Hardware design source files:
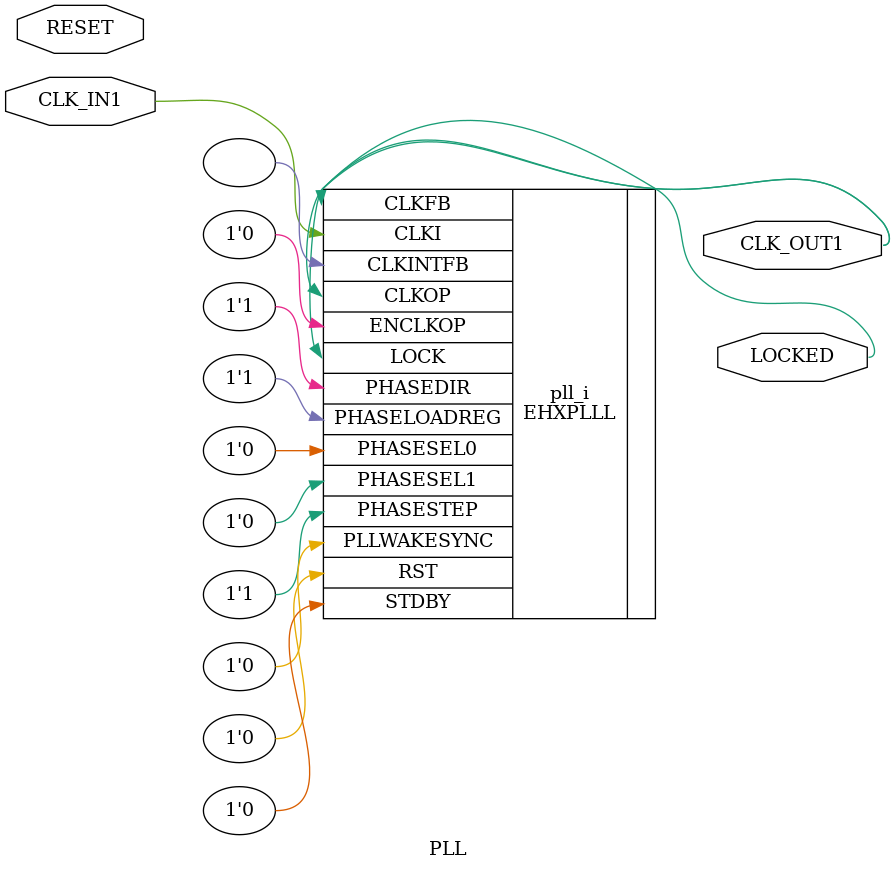
<source format=v>
module PLL
(
    input CLK_IN1, // 25 MHz, 0 deg
    input RESET,
    output CLK_OUT1, // 50 MHz, 0 deg
    output LOCKED
);
(* FREQUENCY_PIN_CLKI="25" *)
(* FREQUENCY_PIN_CLKOP="50" *)
(* ICP_CURRENT="12" *) (* LPF_RESISTOR="8" *) (* MFG_ENABLE_FILTEROPAMP="1" *) (* MFG_GMCREF_SEL="2" *)
EHXPLLL #(
        .PLLRST_ENA("DISABLED"),
        .INTFB_WAKE("DISABLED"),
        .STDBY_ENABLE("DISABLED"),
        .DPHASE_SOURCE("DISABLED"),
        .OUTDIVIDER_MUXA("DIVA"),
        .OUTDIVIDER_MUXB("DIVB"),
        .OUTDIVIDER_MUXC("DIVC"),
        .OUTDIVIDER_MUXD("DIVD"),
        .CLKI_DIV(1),
        .CLKOP_ENABLE("ENABLED"),
        .CLKOP_DIV(12),
        .CLKOP_CPHASE(5),
        .CLKOP_FPHASE(0),
        .FEEDBK_PATH("CLKOP"),
        .CLKFB_DIV(2)
    ) pll_i (
        .RST(1'b0),
        .STDBY(1'b0),
        .CLKI(CLK_IN1),
        .CLKOP(CLK_OUT1),
        .CLKFB(CLK_OUT1),
        .CLKINTFB(),
        .PHASESEL0(1'b0),
        .PHASESEL1(1'b0),
        .PHASEDIR(1'b1),
        .PHASESTEP(1'b1),
        .PHASELOADREG(1'b1),
        .PLLWAKESYNC(1'b0),
        .ENCLKOP(1'b0),
        .LOCK(LOCKED)
	);
endmodule

</source>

Task objective:
Look through the records above and please copy every line in which the string "input" occurs.

Exercise solution:
    input CLK_IN1, // 25 MHz, 0 deg
    input RESET,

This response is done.